At the Hong Kong tournament on 5–7 April 2024 she competed in her fiftieth international sevens tournament (including Commonwealth Games and Olympic Games). At the time only six other women had reached this milestone, among the others being Charlotte Caslick, Chloé Pelle, Sharni Williams and Portia Woodman. She celebrated the occasion with three tries in the final as part of her contribution to New Zealand's 36–7 demolition of the United States. As a result, she became the first player of either sex to score three tries five times in a world series final. This bought her score up to a total of 28 tries in Seven series finals, trailing Portia Woodman who had scored 33. She was named player of the final.

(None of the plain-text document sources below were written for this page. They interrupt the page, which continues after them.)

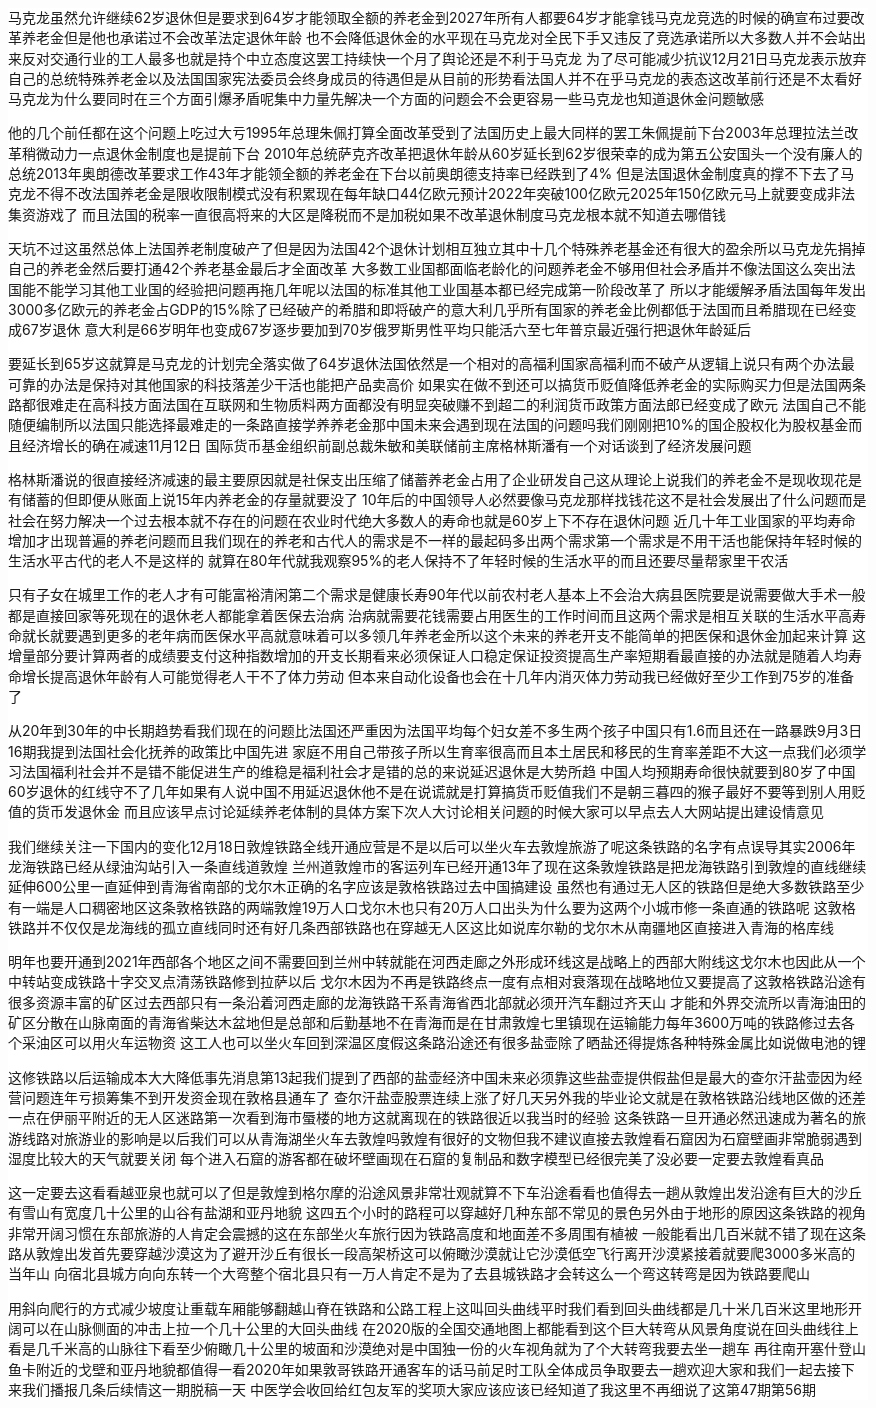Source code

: 马克龙虽然允许继续62岁退休但是要求到64岁才能领取全额的养老金到2027年所有人都要64岁才能拿钱马克龙竞选的时候的确宣布过要改革养老金但是他也承诺过不会改革法定退休年龄
也不会降低退休金的水平现在马克龙对全民下手又违反了竞选承诺所以大多数人并不会站出来反对交通行业的工人最多也就是持个中立态度这罢工持续快一个月了舆论还是不利于马克龙
为了尽可能减少抗议12月21日马克龙表示放弃自己的总统特殊养老金以及法国国家宪法委员会终身成员的待遇但是从目前的形势看法国人并不在乎马克龙的表态这改革前行还是不太看好
马克龙为什么要同时在三个方面引爆矛盾呢集中力量先解决一个方面的问题会不会更容易一些马克龙也知道退休金问题敏感

他的几个前任都在这个问题上吃过大亏1995年总理朱佩打算全面改革受到了法国历史上最大同样的罢工朱佩提前下台2003年总理拉法兰改革稍微动力一点退休金制度也是提前下台
2010年总统萨克齐改革把退休年龄从60岁延长到62岁很荣幸的成为第五公安国头一个没有廉人的总统2013年奥朗德改革要求工作43年才能领全额的养老金在下台以前奥朗德支持率已经跌到了4%
但是法国退休金制度真的撑不下去了马克龙不得不改法国养老金是限收限制模式没有积累现在每年缺口44亿欧元预计2022年突破100亿欧元2025年150亿欧元马上就要变成非法集资游戏了
而且法国的税率一直很高将来的大区是降税而不是加税如果不改革退休制度马克龙根本就不知道去哪借钱

天坑不过这虽然总体上法国养老制度破产了但是因为法国42个退休计划相互独立其中十几个特殊养老基金还有很大的盈余所以马克龙先捐掉自己的养老金然后要打通42个养老基金最后才全面改革
大多数工业国都面临老龄化的问题养老金不够用但社会矛盾并不像法国这么突出法国能不能学习其他工业国的经验把问题再拖几年呢以法国的标准其他工业国基本都已经完成第一阶段改革了
所以才能缓解矛盾法国每年发出3000多亿欧元的养老金占GDP的15%除了已经破产的希腊和即将破产的意大利几乎所有国家的养老金比例都低于法国而且希腊现在已经变成67岁退休
意大利是66岁明年也变成67岁逐步要加到70岁俄罗斯男性平均只能活六至七年普京最近强行把退休年龄延后

要延长到65岁这就算是马克龙的计划完全落实做了64岁退休法国依然是一个相对的高福利国家高福利而不破产从逻辑上说只有两个办法最可靠的办法是保持对其他国家的科技落差少干活也能把产品卖高价
如果实在做不到还可以搞货币贬值降低养老金的实际购买力但是法国两条路都很难走在高科技方面法国在互联网和生物质料两方面都没有明显突破赚不到超二的利润货币政策方面法郎已经变成了欧元
法国自己不能随便编制所以法国只能选择最难走的一条路直接学养养老金那中国未来会遇到现在法国的问题吗我们刚刚把10%的国企股权化为股权基金而且经济增长的确在减速11月12日
国际货币基金组织前副总裁朱敏和美联储前主席格林斯潘有一个对话谈到了经济发展问题

格林斯潘说的很直接经济减速的最主要原因就是社保支出压缩了储蓄养老金占用了企业研发自己这从理论上说我们的养老金不是现收现花是有储蓄的但即便从账面上说15年内养老金的存量就要没了
10年后的中国领导人必然要像马克龙那样找钱花这不是社会发展出了什么问题而是社会在努力解决一个过去根本就不存在的问题在农业时代绝大多数人的寿命也就是60岁上下不存在退休问题
近几十年工业国家的平均寿命增加才出现普遍的养老问题而且我们现在的养老和古代人的需求是不一样的最起码多出两个需求第一个需求是不用干活也能保持年轻时候的生活水平古代的老人不是这样的
就算在80年代就我观察95%的老人保持不了年轻时候的生活水平的而且还要尽量帮家里干农活

只有子女在城里工作的老人才有可能富裕清闲第二个需求是健康长寿90年代以前农村老人基本上不会治大病县医院要是说需要做大手术一般都是直接回家等死现在的退休老人都能拿着医保去治病
治病就需要花钱需要占用医生的工作时间而且这两个需求是相互关联的生活水平高寿命就长就要遇到更多的老年病而医保水平高就意味着可以多领几年养老金所以这个未来的养老开支不能简单的把医保和退休金加起来计算
这增量部分要计算两者的成绩要支付这种指数增加的开支长期看来必须保证人口稳定保证投资提高生产率短期看最直接的办法就是随着人均寿命增长提高退休年龄有人可能觉得老人干不了体力劳动
但本来自动化设备也会在十几年内消灭体力劳动我已经做好至少工作到75岁的准备了

从20年到30年的中长期趋势看我们现在的问题比法国还严重因为法国平均每个妇女差不多生两个孩子中国只有1.6而且还在一路暴跌9月3日16期我提到法国社会化抚养的政策比中国先进
家庭不用自己带孩子所以生育率很高而且本土居民和移民的生育率差距不大这一点我们必须学习法国福利社会并不是错不能促进生产的维稳是福利社会才是错的总的来说延迟退休是大势所趋
中国人均预期寿命很快就要到80岁了中国60岁退休的红线守不了几年如果有人说中国不用延迟退休他不是在说谎就是打算搞货币贬值我们不是朝三暮四的猴子最好不要等到别人用贬值的货币发退休金
而且应该早点讨论延续养老体制的具体方案下次人大讨论相关问题的时候大家可以早点去人大网站提出建设情意见

我们继续关注一下国内的变化12月18日敦煌铁路全线开通应营是不是以后可以坐火车去敦煌旅游了呢这条铁路的名字有点误导其实2006年龙海铁路已经从绿油沟站引入一条直线道敦煌
兰州道敦煌市的客运列车已经开通13年了现在这条敦煌铁路是把龙海铁路引到敦煌的直线继续延伸600公里一直延伸到青海省南部的戈尔木正确的名字应该是敦格铁路过去中国搞建设
虽然也有通过无人区的铁路但是绝大多数铁路至少有一端是人口稠密地区这条敦格铁路的两端敦煌19万人口戈尔木也只有20万人口出头为什么要为这两个小城市修一条直通的铁路呢
这敦格铁路并不仅仅是龙海线的孤立直线同时还有好几条西部铁路也在穿越无人区这比如说库尔勒的戈尔木从南疆地区直接进入青海的格库线

明年也要开通到2021年西部各个地区之间不需要回到兰州中转就能在河西走廊之外形成环线这是战略上的西部大附线这戈尔木也因此从一个中转站变成铁路十字交叉点清荡铁路修到拉萨以后
戈尔木因为不再是铁路终点一度有点相对衰落现在战略地位又要提高了这敦格铁路沿途有很多资源丰富的矿区过去西部只有一条沿着河西走廊的龙海铁路干系青海省西北部就必须开汽车翻过齐天山
才能和外界交流所以青海油田的矿区分散在山脉南面的青海省柴达木盆地但是总部和后勤基地不在青海而是在甘肃敦煌七里镇现在运输能力每年3600万吨的铁路修过去各个采油区可以用火车运物资
这工人也可以坐火车回到深温区度假这条路沿途还有很多盐壶除了晒盐还得提炼各种特殊金属比如说做电池的锂

这修铁路以后运输成本大大降低事先消息第13起我们提到了西部的盐壶经济中国未来必须靠这些盐壶提供假盐但是最大的查尔汗盐壶因为经营问题连年亏损筹集不到开发资金现在敦格县通车了
查尔汗盐壶股票连续上涨了好几天另外我的毕业论文就是在敦格铁路沿线地区做的还差一点在伊丽平附近的无人区迷路第一次看到海市蜃楼的地方这就离现在的铁路很近以我当时的经验
这条铁路一旦开通必然迅速成为著名的旅游线路对旅游业的影响是以后我们可以从青海湖坐火车去敦煌吗敦煌有很好的文物但我不建议直接去敦煌看石窟因为石窟壁画非常脆弱遇到湿度比较大的天气就要关闭
每个进入石窟的游客都在破坏壁画现在石窟的复制品和数字模型已经很完美了没必要一定要去敦煌看真品

这一定要去这看看越亚泉也就可以了但是敦煌到格尔摩的沿途风景非常壮观就算不下车沿途看看也值得去一趟从敦煌出发沿途有巨大的沙丘有雪山有宽度几十公里的山谷有盐湖和亚丹地貌
这四五个小时的路程可以穿越好几种东部不常见的景色另外由于地形的原因这条铁路的视角非常开阔习惯在东部旅游的人肯定会震撼的这在东部坐火车旅行因为铁路高度和地面差不多周围有植被
一般能看出几百米就不错了现在这条路从敦煌出发首先要穿越沙漠这为了避开沙丘有很长一段高架桥这可以俯瞰沙漠就让它沙漠低空飞行离开沙漠紧接着就要爬3000多米高的当年山
向宿北县城方向向东转一个大弯整个宿北县只有一万人肯定不是为了去县城铁路才会转这么一个弯这转弯是因为铁路要爬山

用斜向爬行的方式减少坡度让重载车厢能够翻越山脊在铁路和公路工程上这叫回头曲线平时我们看到回头曲线都是几十米几百米这里地形开阔可以在山脉侧面的冲击上拉一个几十公里的大回头曲线
在2020版的全国交通地图上都能看到这个巨大转弯从风景角度说在回头曲线往上看是几千米高的山脉往下看至少俯瞰几十公里的坡面和沙漠绝对是中国独一份的火车视角就为了个大转弯我要去坐一趟车
再往南开塞什登山鱼卡附近的戈壁和亚丹地貌都值得一看2020年如果敦哥铁路开通客车的话马前足时工队全体成员争取要去一趟欢迎大家和我们一起去接下来我们播报几条后续情这一期脱稿一天
中医学会收回给红包友军的奖项大家应该应该已经知道了我这里不再细说了这第47期第56期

At the 2024 Singapore Sevens tournament on 3–5 May 2024 she again scored a hat-trick in the final as part of her contribution to New Zealand's 31–21 win over Australia. This meant she became the first player of either sex to score three tries six times in a world series final. Singapore was the last tournament in the 2023–24 seven league series and bought her total to 52 tries (which was 27%) out of the 192 tries scored by New Zealand.

Blyde ended the 2023–24 season having played 45 games and scored 53 tries.

===2024 Paris Olympics===
On 20 June 2024 it was announced that she had been selected as a member of the New Zealand Women’s Rugby Sevens team for the Paris Olympics. During pool play against Canada Blyde required seven stitches in her forehead after she made contact with Canadian player Charity Williams. The injury didn't prevent her from playing in all of the remaining games. Blyde scored 10 tries over the course of the Olympic sevens competition to make her the second highest try scorer. One of her tries was in the final against Canada which was won by New Zealand 19–12 to give her back-to-back Olympic gold medals.

===2024–2025 Seven Series season===
Following the Olympics Blyde took a break from international rugby for the remainder of 2024 and thus missed the first two tournaments of the 2024-2025 sevens series season. Blyde's return at the Perth tournament held on 24–26 January 2025, saw her score four tries in the semi-final against France. Two of these were sufficient for her to become the second woman to score 250 tries in the HSBC international sevens competition.

At the Vancouver tournament held on 21–23 February 2025 Blyde scored five tries in the first eight minutes of the team’s pool match against Ireland to pass Portia Woodman’s record of 256 tries and become the Seven series all-time leading women’s try scorer. She scored 10 tries over the course of the tournament to bring her career total to 264 tries.

==Rugby league career==
In December 2024, Blyde announced she had signed a one-year contract to play for the Warriors in the NRLW in 2025. "I'm excited to be a part of something that's growing super, super quickly and you'd be silly not to want to be involved in it," she said.

==Personal life==
On 4 January 2025 at Ohauiti in the Bay of Plenty, Blyde married her long term partner, Olympic gold medallist rower Michael Brake.

==Awards and honours==
- 2017, Canada Sevens Langford dream team.
- 2017, World Rugby Women's Sevens Player of the Year.
- 2018, World Rugby Women's Sevens Player of the Year.
- 2018, Taranaki Sports Awards Sportswoman of the Year and Overall Sportsperson of the Year.
- 2019, Australian Women's Sevens performance tracker player of the round.
- 2021, Joint winner of Taranaki Daily News Person of the Year 2021 with Gayle Broughton.
- 2023, Member of that years women's rugby sevens dream team.
- 2024, Taranaki Sports Awards Sportswoman of the Year and Overall Sportsperson of the Year.